** STUDY MATERIAL **
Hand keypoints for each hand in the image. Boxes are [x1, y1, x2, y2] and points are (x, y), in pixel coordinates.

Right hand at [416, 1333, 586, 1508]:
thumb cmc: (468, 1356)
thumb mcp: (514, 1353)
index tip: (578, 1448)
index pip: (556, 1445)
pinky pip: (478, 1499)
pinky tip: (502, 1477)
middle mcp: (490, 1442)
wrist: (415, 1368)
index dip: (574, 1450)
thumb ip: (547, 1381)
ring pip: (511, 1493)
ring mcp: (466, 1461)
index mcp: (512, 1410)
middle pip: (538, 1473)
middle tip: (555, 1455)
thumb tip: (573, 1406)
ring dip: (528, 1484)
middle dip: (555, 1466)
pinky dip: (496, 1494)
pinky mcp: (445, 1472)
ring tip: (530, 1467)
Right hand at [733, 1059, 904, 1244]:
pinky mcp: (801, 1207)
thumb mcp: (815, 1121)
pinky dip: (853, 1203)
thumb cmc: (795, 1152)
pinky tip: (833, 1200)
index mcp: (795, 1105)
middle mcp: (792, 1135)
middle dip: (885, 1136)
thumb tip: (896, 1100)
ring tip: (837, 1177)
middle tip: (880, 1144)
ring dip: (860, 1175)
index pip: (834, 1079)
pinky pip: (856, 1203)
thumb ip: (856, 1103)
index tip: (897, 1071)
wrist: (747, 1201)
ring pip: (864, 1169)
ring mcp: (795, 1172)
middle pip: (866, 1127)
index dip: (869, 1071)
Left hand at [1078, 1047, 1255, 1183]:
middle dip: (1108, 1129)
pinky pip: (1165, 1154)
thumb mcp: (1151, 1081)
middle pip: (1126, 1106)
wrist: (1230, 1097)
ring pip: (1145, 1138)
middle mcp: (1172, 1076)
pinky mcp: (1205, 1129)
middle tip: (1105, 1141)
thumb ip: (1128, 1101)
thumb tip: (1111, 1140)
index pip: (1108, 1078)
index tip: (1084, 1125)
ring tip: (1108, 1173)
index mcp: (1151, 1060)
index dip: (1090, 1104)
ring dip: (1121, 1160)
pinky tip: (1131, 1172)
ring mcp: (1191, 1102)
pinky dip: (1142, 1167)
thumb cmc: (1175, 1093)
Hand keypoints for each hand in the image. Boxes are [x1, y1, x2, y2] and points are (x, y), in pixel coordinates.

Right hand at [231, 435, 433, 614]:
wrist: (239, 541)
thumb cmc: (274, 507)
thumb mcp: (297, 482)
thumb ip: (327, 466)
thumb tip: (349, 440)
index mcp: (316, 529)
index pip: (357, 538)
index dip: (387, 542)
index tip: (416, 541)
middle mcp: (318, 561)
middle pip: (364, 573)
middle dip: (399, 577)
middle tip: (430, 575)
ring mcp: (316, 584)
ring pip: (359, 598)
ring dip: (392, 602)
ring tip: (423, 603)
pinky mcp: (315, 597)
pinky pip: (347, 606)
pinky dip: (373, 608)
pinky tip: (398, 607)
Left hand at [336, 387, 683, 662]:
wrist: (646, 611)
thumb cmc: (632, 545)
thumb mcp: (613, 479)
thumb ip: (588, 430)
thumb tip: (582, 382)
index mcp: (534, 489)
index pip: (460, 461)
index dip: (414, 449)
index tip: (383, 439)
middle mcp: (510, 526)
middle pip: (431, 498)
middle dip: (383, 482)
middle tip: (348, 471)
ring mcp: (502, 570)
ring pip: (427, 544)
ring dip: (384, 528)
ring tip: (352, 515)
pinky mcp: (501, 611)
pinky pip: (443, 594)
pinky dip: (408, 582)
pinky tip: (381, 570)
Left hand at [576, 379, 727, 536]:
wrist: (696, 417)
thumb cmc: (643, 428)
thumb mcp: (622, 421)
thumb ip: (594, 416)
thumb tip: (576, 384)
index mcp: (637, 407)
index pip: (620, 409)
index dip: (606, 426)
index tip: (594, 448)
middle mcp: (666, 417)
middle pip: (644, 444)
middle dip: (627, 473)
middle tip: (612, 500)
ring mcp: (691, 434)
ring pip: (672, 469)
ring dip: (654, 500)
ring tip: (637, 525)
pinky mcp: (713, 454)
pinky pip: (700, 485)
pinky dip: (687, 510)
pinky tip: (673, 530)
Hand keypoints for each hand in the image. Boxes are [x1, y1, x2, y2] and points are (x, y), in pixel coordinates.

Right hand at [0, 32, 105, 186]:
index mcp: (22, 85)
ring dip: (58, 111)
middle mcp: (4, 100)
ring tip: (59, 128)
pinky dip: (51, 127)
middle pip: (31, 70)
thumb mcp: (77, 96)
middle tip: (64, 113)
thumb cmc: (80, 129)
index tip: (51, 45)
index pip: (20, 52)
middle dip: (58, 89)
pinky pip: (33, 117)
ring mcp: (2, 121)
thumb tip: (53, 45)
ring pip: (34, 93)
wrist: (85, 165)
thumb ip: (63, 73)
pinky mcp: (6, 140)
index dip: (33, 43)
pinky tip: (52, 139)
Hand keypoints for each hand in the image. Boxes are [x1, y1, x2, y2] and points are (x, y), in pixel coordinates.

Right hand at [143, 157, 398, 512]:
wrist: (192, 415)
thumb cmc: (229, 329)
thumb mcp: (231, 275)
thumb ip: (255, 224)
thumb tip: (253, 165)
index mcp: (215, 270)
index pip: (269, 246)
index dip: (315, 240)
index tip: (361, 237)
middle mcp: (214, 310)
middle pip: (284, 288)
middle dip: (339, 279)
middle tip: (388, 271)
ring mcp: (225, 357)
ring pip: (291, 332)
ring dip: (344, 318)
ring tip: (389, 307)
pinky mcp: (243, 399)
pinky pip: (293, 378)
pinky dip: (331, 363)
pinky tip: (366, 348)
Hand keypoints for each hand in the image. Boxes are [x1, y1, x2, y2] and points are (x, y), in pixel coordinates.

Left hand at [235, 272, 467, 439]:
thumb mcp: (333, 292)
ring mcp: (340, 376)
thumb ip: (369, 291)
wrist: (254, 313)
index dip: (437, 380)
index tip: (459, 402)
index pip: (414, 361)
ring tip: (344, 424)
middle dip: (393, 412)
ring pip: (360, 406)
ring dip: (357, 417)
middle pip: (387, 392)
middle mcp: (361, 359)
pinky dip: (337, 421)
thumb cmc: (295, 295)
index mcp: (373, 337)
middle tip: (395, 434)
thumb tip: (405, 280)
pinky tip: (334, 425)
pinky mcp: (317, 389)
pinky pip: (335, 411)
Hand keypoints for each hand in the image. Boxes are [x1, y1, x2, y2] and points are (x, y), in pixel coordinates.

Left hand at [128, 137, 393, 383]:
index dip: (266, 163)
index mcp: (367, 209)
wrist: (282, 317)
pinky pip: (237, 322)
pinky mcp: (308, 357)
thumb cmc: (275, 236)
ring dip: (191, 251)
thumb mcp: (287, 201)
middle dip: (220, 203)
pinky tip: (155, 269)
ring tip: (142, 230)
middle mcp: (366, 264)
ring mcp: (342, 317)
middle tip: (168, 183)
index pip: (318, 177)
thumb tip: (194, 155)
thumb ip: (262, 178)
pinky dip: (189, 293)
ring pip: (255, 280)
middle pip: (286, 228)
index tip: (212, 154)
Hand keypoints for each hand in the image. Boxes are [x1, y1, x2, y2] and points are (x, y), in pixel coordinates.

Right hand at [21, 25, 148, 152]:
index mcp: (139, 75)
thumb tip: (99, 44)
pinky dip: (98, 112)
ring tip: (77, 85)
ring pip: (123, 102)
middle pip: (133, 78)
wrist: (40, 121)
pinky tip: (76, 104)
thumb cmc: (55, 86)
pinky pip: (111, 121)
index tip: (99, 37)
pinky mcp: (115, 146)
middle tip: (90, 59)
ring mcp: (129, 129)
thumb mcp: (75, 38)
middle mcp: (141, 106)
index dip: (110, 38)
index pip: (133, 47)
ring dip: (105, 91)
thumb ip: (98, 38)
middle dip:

** THE PROBLEM **
Start with the line that contains "middle pip: (286, 228)", end with the last line of the entries, and please retype every line in that span exactly, with no others.

** RESULT OF THIS EXERCISE **
middle pip: (286, 228)
index tip: (212, 154)
Hand keypoints for each hand in the image. Boxes are [x1, y1, x2, y2] and points are (x, y), in pixel coordinates.

Right hand at [21, 25, 148, 152]:
index mcp: (139, 75)
thumb tip: (99, 44)
pinky dip: (98, 112)
ring tip: (77, 85)
ring pip: (123, 102)
middle pip: (133, 78)
wrist: (40, 121)
pinky tip: (76, 104)
thumb cmc: (55, 86)
pinky pip: (111, 121)
index tip: (99, 37)
pinky mcp: (115, 146)
middle tip: (90, 59)
ring mcp: (129, 129)
thumb mcp: (75, 38)
middle mcp: (141, 106)
index dip: (110, 38)
index pip: (133, 47)
ring dip: (105, 91)
thumb ip: (98, 38)
middle dip:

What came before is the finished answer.